Don't you think its kind of doubly ironic for us, who were victims of colonisation, to somewhat continue treating the people of CHT similar to what both our colonisers treated them like?

I think something we see happening often is that people who are victims, becoming victimisers. When you have experienced hurt and marginalisation, it is a terrible feeling, but then it becomes almost second nature to you, without you even realising that you are doing it – because of what you have experienced. I think a state is the same way. Ultimately, a state is made up of people, and the people of Bangladesh have been so oppressed, even in recent history.

But I think the fact that the people here were victims of colonisation will, to a certain extent, help inform their relationship with Indigenous people. Because at a certain point I think people will realise that the same processes are happening with Indigenous people – yes, they are being marginalised like we were. There will hopefully be a lot of outpouring of empathy because the people here have experienced so much marginalisation because of their culture and their language, which is the same thing that is still happening to Indigenous people.

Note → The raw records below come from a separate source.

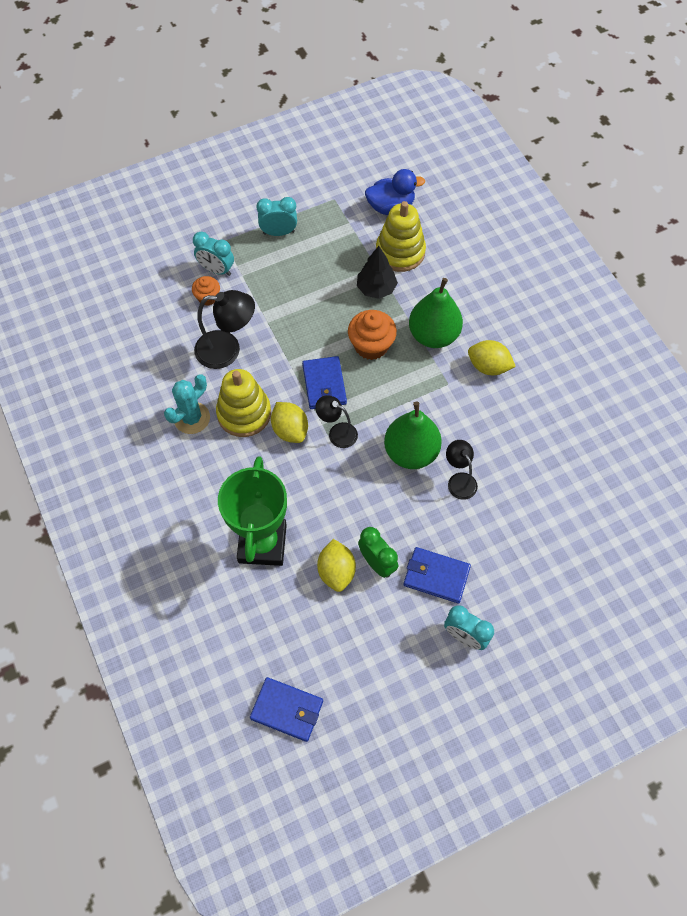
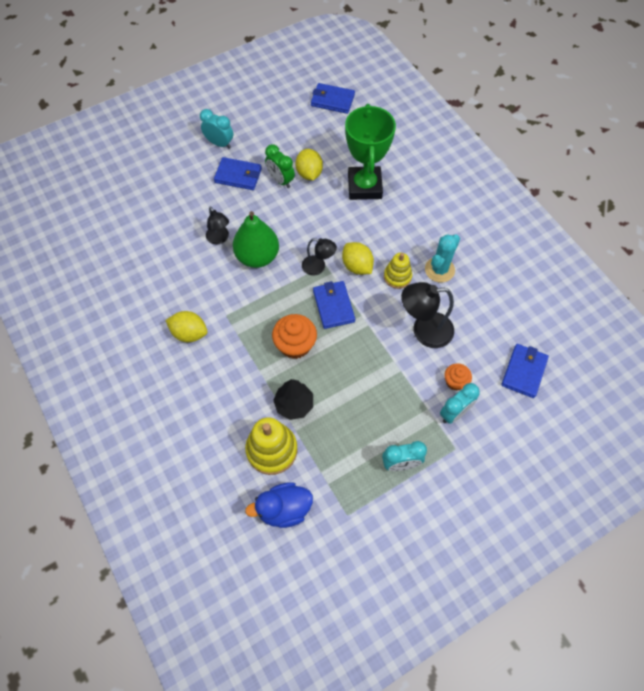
camera: 175 degrees right, 0 degrees up
(133, 301) = (524, 371): none -> blue wallet
(216, 270) = (454, 413): turquoise clock -> turquoise clock turned 120 degrees clockwise
(244, 413) = (397, 276): yellow stacking toy -> yellow stacking toy, size x0.62
(433, 335) = (238, 360): green pear -> none

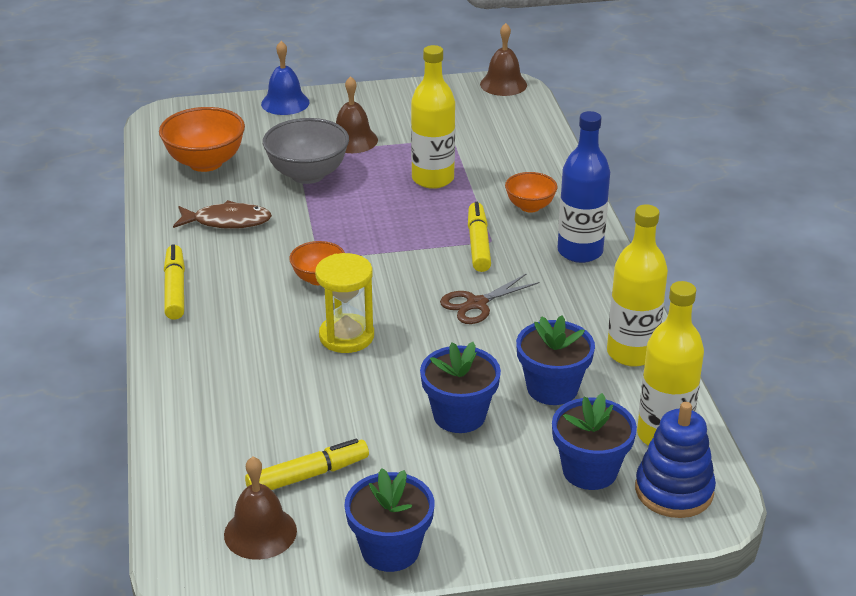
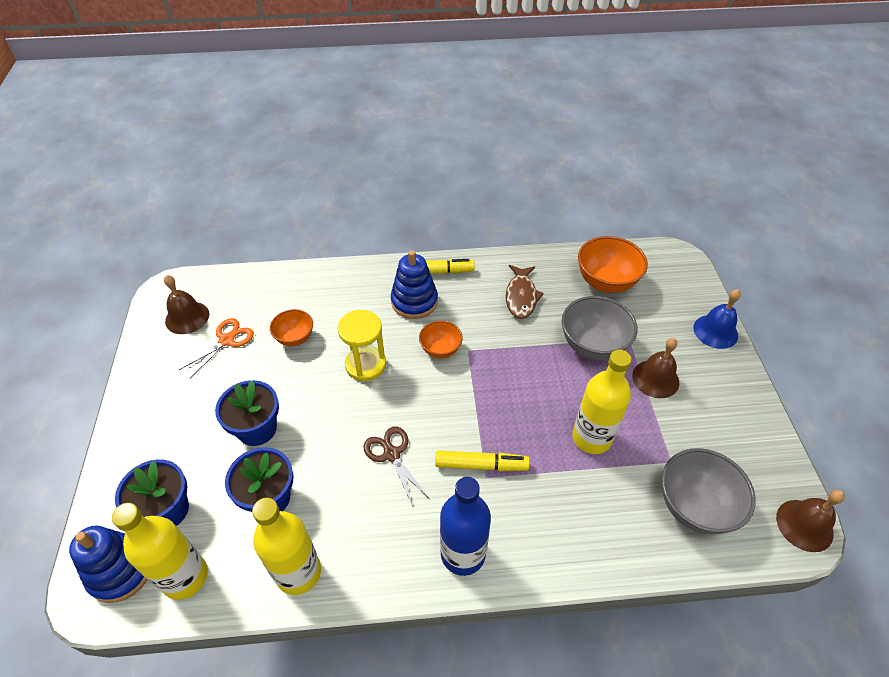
camera: 95 degrees right, 15 degrees up
(232, 305) = (414, 301): none -> blue stacking toy
(308, 475) = (227, 340): yellow marker -> orange scissors
(390, 550) = (144, 379): blue flower pot -> none
(498, 130) = (694, 506): none -> grey bowl
(530, 206) = (544, 518): orange bowl -> orange bowl (295, 338)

Would you say it would be fair to say that Canada can perhaps learn from the CHT framework, and we can learn from the Canadian government's willingness to acknowledge the mistakes made in regards to Indigenous population and how to follow through with the implementation phase?

Yes, that is exactly why I came here, because I wanted to establish this kind of knowledge-sharing. Maybe in Canada we don't always know what is best, and the same is true for here. But we can learn from each other, and we can do so much better when it comes to Indigenous groups.

I think we can learn a lot from the peace Accord, especially with the degree of autonomy that the framework recognises and the other initiatives like the Land Commission that the Accord establishes. And maybe the people of Bangladesh can learn from Canada the part of actualising the Accord agreement.